Undeniably “machismo” is an integral part of Costa Rican and Latin society in general, where men are still seen as the primary breadwinners even when they are not, while women are seen as being responsible for domestic work.
The traditional family roles of men and women have certainly changed over the last few generations. Women in Costa Rican society are hard workers and more ethical than their men. Today women in Costa Rica work outside the home, and more and more are heading single family households.
In many businesses today women are in leadership roles, making decisions. At many banks, for instance, women are tellers, a role that only a decade back was the exclusive role of men.
The shift, from a girl being raised to believe that education was not important so she had to stay home and help her mother with chores, and that the workplace did not provide career advancement, has been rapid. Throughout the San Jose province, at least.

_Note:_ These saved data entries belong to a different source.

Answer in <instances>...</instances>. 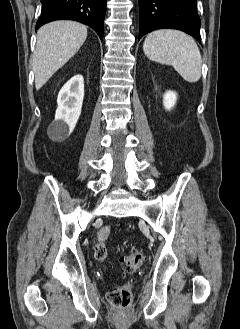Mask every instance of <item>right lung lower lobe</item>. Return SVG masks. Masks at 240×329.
I'll return each mask as SVG.
<instances>
[{
  "mask_svg": "<svg viewBox=\"0 0 240 329\" xmlns=\"http://www.w3.org/2000/svg\"><path fill=\"white\" fill-rule=\"evenodd\" d=\"M42 15L36 29L54 20H74L93 28L103 37L107 0H41Z\"/></svg>",
  "mask_w": 240,
  "mask_h": 329,
  "instance_id": "obj_1",
  "label": "right lung lower lobe"
}]
</instances>
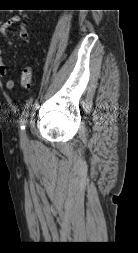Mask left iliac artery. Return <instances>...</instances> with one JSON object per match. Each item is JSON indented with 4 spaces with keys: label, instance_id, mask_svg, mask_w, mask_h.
I'll return each instance as SVG.
<instances>
[{
    "label": "left iliac artery",
    "instance_id": "1",
    "mask_svg": "<svg viewBox=\"0 0 138 253\" xmlns=\"http://www.w3.org/2000/svg\"><path fill=\"white\" fill-rule=\"evenodd\" d=\"M32 101H33L32 98H30L27 101L25 109L22 112V116H21V119H20V129H21V134H22L21 136H22L23 140H24V137H25L24 133H25V128H26L27 118L29 116V108L32 104Z\"/></svg>",
    "mask_w": 138,
    "mask_h": 253
}]
</instances>
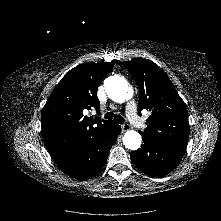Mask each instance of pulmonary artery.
Segmentation results:
<instances>
[{
  "mask_svg": "<svg viewBox=\"0 0 221 221\" xmlns=\"http://www.w3.org/2000/svg\"><path fill=\"white\" fill-rule=\"evenodd\" d=\"M126 114L132 124H134L135 126H140L141 123L136 113V104L134 103V101H129L127 103Z\"/></svg>",
  "mask_w": 221,
  "mask_h": 221,
  "instance_id": "obj_1",
  "label": "pulmonary artery"
}]
</instances>
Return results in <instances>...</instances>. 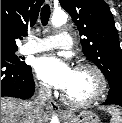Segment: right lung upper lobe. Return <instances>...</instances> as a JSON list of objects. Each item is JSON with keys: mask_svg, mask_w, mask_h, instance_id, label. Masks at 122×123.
Returning <instances> with one entry per match:
<instances>
[{"mask_svg": "<svg viewBox=\"0 0 122 123\" xmlns=\"http://www.w3.org/2000/svg\"><path fill=\"white\" fill-rule=\"evenodd\" d=\"M44 0H1V49H18L16 39L27 35Z\"/></svg>", "mask_w": 122, "mask_h": 123, "instance_id": "obj_1", "label": "right lung upper lobe"}]
</instances>
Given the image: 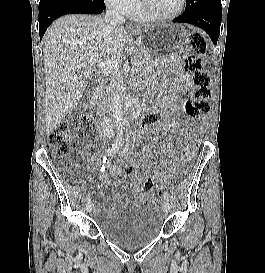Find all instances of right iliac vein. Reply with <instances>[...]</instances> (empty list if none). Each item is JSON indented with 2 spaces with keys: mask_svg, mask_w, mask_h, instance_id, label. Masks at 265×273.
Instances as JSON below:
<instances>
[{
  "mask_svg": "<svg viewBox=\"0 0 265 273\" xmlns=\"http://www.w3.org/2000/svg\"><path fill=\"white\" fill-rule=\"evenodd\" d=\"M93 207H94V204L92 201H88L87 204H86V210L88 212H91L93 210Z\"/></svg>",
  "mask_w": 265,
  "mask_h": 273,
  "instance_id": "obj_1",
  "label": "right iliac vein"
}]
</instances>
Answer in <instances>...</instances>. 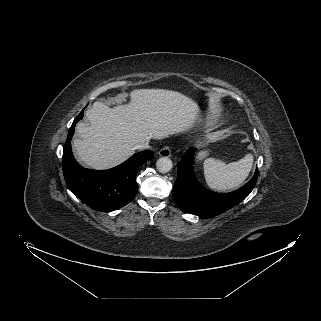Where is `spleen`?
<instances>
[{"instance_id":"3e777b00","label":"spleen","mask_w":321,"mask_h":321,"mask_svg":"<svg viewBox=\"0 0 321 321\" xmlns=\"http://www.w3.org/2000/svg\"><path fill=\"white\" fill-rule=\"evenodd\" d=\"M253 160L252 154H247L239 161L228 164L214 158L206 159L203 167L207 185L218 191H227L238 187L248 177Z\"/></svg>"}]
</instances>
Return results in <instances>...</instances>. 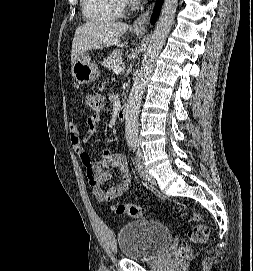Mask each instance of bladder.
Listing matches in <instances>:
<instances>
[{
    "label": "bladder",
    "mask_w": 253,
    "mask_h": 271,
    "mask_svg": "<svg viewBox=\"0 0 253 271\" xmlns=\"http://www.w3.org/2000/svg\"><path fill=\"white\" fill-rule=\"evenodd\" d=\"M121 255L136 261L158 258L172 240L171 229L156 220L142 219L129 222L117 232Z\"/></svg>",
    "instance_id": "1"
}]
</instances>
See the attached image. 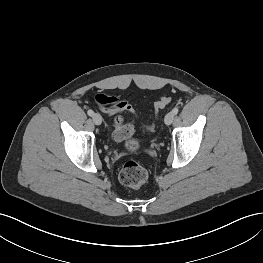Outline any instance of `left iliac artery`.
Instances as JSON below:
<instances>
[{"label":"left iliac artery","instance_id":"obj_1","mask_svg":"<svg viewBox=\"0 0 263 263\" xmlns=\"http://www.w3.org/2000/svg\"><path fill=\"white\" fill-rule=\"evenodd\" d=\"M179 112V109L177 107H175L173 110H172V113L174 115H176L177 113Z\"/></svg>","mask_w":263,"mask_h":263}]
</instances>
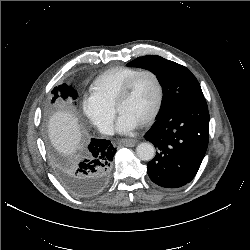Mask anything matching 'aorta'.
Wrapping results in <instances>:
<instances>
[{
	"label": "aorta",
	"instance_id": "obj_1",
	"mask_svg": "<svg viewBox=\"0 0 250 250\" xmlns=\"http://www.w3.org/2000/svg\"><path fill=\"white\" fill-rule=\"evenodd\" d=\"M136 154L139 159L143 161H150L155 156V148L151 143H140L136 147Z\"/></svg>",
	"mask_w": 250,
	"mask_h": 250
}]
</instances>
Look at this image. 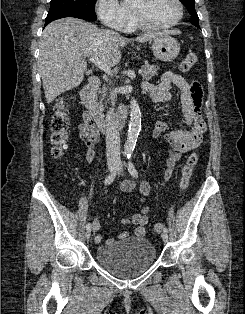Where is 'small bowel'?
<instances>
[{
  "mask_svg": "<svg viewBox=\"0 0 245 314\" xmlns=\"http://www.w3.org/2000/svg\"><path fill=\"white\" fill-rule=\"evenodd\" d=\"M172 86H176L180 90L183 119L189 129L167 131V123L159 121L152 131L154 138L162 137L168 145V154L165 159L164 169L165 180L171 178L175 164L181 158L182 154L199 146L206 132V125L201 112L203 91L199 82H188L180 74L169 71L162 76L159 84H145L144 89L153 102L166 103L171 99ZM78 128L79 137L86 149V160L92 163L95 159V145L99 140V134L93 121L86 113L83 115V121L79 124ZM136 187L139 188L141 193L139 200L141 209L130 218H123L121 223L124 225H134V236L136 238H143L146 232L145 227L149 222L148 213L150 212V207L144 204L150 193V185L145 181L126 180L121 184V191L125 193L131 192ZM92 228L94 231L101 229V224L97 219L93 221ZM128 236L129 232L124 231L119 234L118 238L124 239ZM101 241L102 235L99 234L95 237V242L99 243ZM114 241V238H108L106 242Z\"/></svg>",
  "mask_w": 245,
  "mask_h": 314,
  "instance_id": "1",
  "label": "small bowel"
}]
</instances>
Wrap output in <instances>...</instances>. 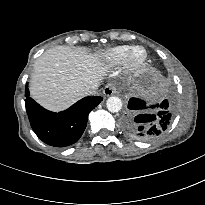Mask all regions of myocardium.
Wrapping results in <instances>:
<instances>
[{
	"instance_id": "myocardium-1",
	"label": "myocardium",
	"mask_w": 205,
	"mask_h": 205,
	"mask_svg": "<svg viewBox=\"0 0 205 205\" xmlns=\"http://www.w3.org/2000/svg\"><path fill=\"white\" fill-rule=\"evenodd\" d=\"M141 50L143 55L141 58L137 59L135 53ZM148 61V52L143 46H134L127 53L124 58L123 66L127 74H135L143 69Z\"/></svg>"
}]
</instances>
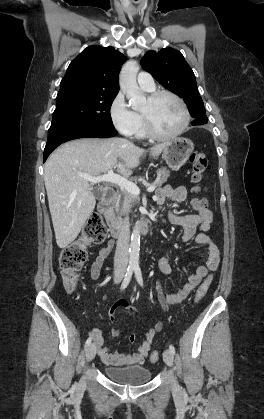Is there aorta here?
Instances as JSON below:
<instances>
[{"instance_id": "1", "label": "aorta", "mask_w": 264, "mask_h": 419, "mask_svg": "<svg viewBox=\"0 0 264 419\" xmlns=\"http://www.w3.org/2000/svg\"><path fill=\"white\" fill-rule=\"evenodd\" d=\"M139 67L136 61L130 60L126 62L120 72L119 84L123 93L129 99L131 107L134 110L139 109L146 103V97L139 91L136 77ZM139 251H140V231L136 225L133 228L130 243L129 266L131 268L139 267Z\"/></svg>"}]
</instances>
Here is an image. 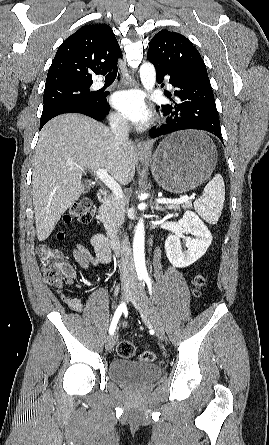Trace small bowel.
<instances>
[{
	"label": "small bowel",
	"instance_id": "c3829d8e",
	"mask_svg": "<svg viewBox=\"0 0 269 445\" xmlns=\"http://www.w3.org/2000/svg\"><path fill=\"white\" fill-rule=\"evenodd\" d=\"M91 244L94 249V253H91L85 246L76 245L72 251V255L75 261L80 265V267L88 271L91 267L97 265L107 264L111 260V251L108 246V241L106 237L102 234H96L91 239ZM66 273L69 281L74 278L73 269L66 265ZM118 293V288L115 289V294ZM68 306L75 312L83 311V304L80 299L71 298L68 300Z\"/></svg>",
	"mask_w": 269,
	"mask_h": 445
}]
</instances>
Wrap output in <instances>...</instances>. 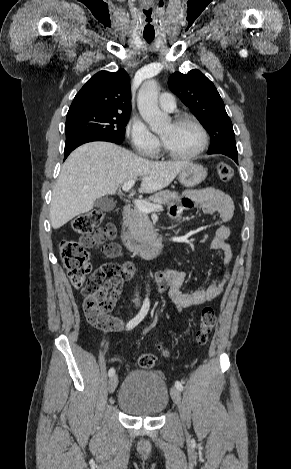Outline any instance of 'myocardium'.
<instances>
[{
	"label": "myocardium",
	"mask_w": 291,
	"mask_h": 469,
	"mask_svg": "<svg viewBox=\"0 0 291 469\" xmlns=\"http://www.w3.org/2000/svg\"><path fill=\"white\" fill-rule=\"evenodd\" d=\"M173 124H181V123H190L192 124L199 132L200 135V143L198 147L191 153L188 154H177L171 151L166 144L164 143L163 139H161V147L164 154L169 156L170 158L176 160H191L198 157L203 151L205 150L208 144V134L204 126L192 115L189 114H182L178 115L174 118Z\"/></svg>",
	"instance_id": "1"
}]
</instances>
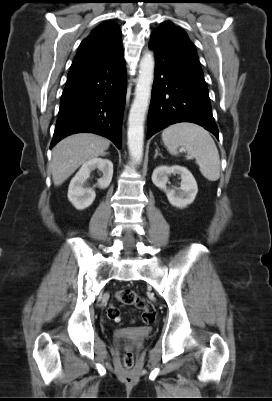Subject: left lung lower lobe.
Masks as SVG:
<instances>
[{
	"label": "left lung lower lobe",
	"mask_w": 272,
	"mask_h": 401,
	"mask_svg": "<svg viewBox=\"0 0 272 401\" xmlns=\"http://www.w3.org/2000/svg\"><path fill=\"white\" fill-rule=\"evenodd\" d=\"M149 46L155 50L157 65L147 139L179 122L196 123L219 139L199 58L174 47L156 32H152Z\"/></svg>",
	"instance_id": "left-lung-lower-lobe-1"
}]
</instances>
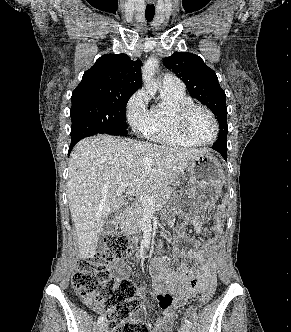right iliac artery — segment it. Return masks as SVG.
Segmentation results:
<instances>
[{
    "label": "right iliac artery",
    "instance_id": "1",
    "mask_svg": "<svg viewBox=\"0 0 291 332\" xmlns=\"http://www.w3.org/2000/svg\"><path fill=\"white\" fill-rule=\"evenodd\" d=\"M104 321V317L103 316H100L99 318H98V323H102Z\"/></svg>",
    "mask_w": 291,
    "mask_h": 332
}]
</instances>
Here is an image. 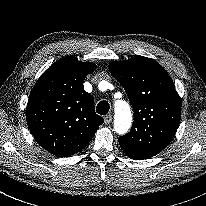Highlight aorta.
<instances>
[{
    "mask_svg": "<svg viewBox=\"0 0 206 206\" xmlns=\"http://www.w3.org/2000/svg\"><path fill=\"white\" fill-rule=\"evenodd\" d=\"M132 123V115L129 105L125 101L115 103L114 128L118 134L126 133Z\"/></svg>",
    "mask_w": 206,
    "mask_h": 206,
    "instance_id": "762f6f07",
    "label": "aorta"
}]
</instances>
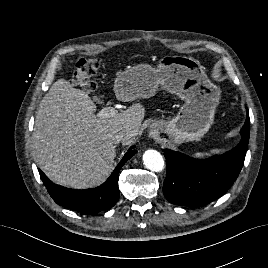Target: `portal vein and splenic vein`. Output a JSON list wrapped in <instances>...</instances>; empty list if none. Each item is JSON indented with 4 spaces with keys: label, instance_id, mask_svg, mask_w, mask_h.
<instances>
[{
    "label": "portal vein and splenic vein",
    "instance_id": "18ae733b",
    "mask_svg": "<svg viewBox=\"0 0 268 268\" xmlns=\"http://www.w3.org/2000/svg\"><path fill=\"white\" fill-rule=\"evenodd\" d=\"M117 114V110L114 107H105L101 109L98 113L99 117L101 118H109L113 117Z\"/></svg>",
    "mask_w": 268,
    "mask_h": 268
}]
</instances>
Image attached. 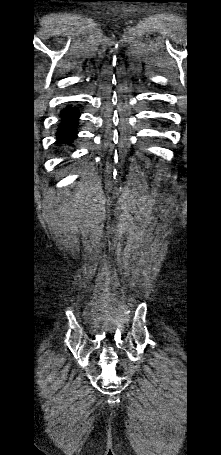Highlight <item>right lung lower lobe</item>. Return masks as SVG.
Here are the masks:
<instances>
[{
	"mask_svg": "<svg viewBox=\"0 0 221 455\" xmlns=\"http://www.w3.org/2000/svg\"><path fill=\"white\" fill-rule=\"evenodd\" d=\"M79 117L80 113L75 107L68 106L60 112L61 120L56 133L57 144L70 146L77 138Z\"/></svg>",
	"mask_w": 221,
	"mask_h": 455,
	"instance_id": "98d812e1",
	"label": "right lung lower lobe"
}]
</instances>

That change has not been missed by the country’s financial institutions.
At Banco Nacional (BN), for example, they have the “Banca Mujer“, a program for women to succeed in business and with financial services geared to women.
“The BN initiative improves access of women entrepreneurs to the financial system, including programs to support companies managed by women through financial and non-financial services. Banco Nacional says its program allows women to be the motor and driver of development for the country,” says the bank’s website.
Banco Popular (BP) provides women its BP Empresarial, offering professional women banking services. The bank says that this sector has grown 70% since 2010. “More and more women are involved in business management, requiring proper attention to the needs of their business,” says the BP website.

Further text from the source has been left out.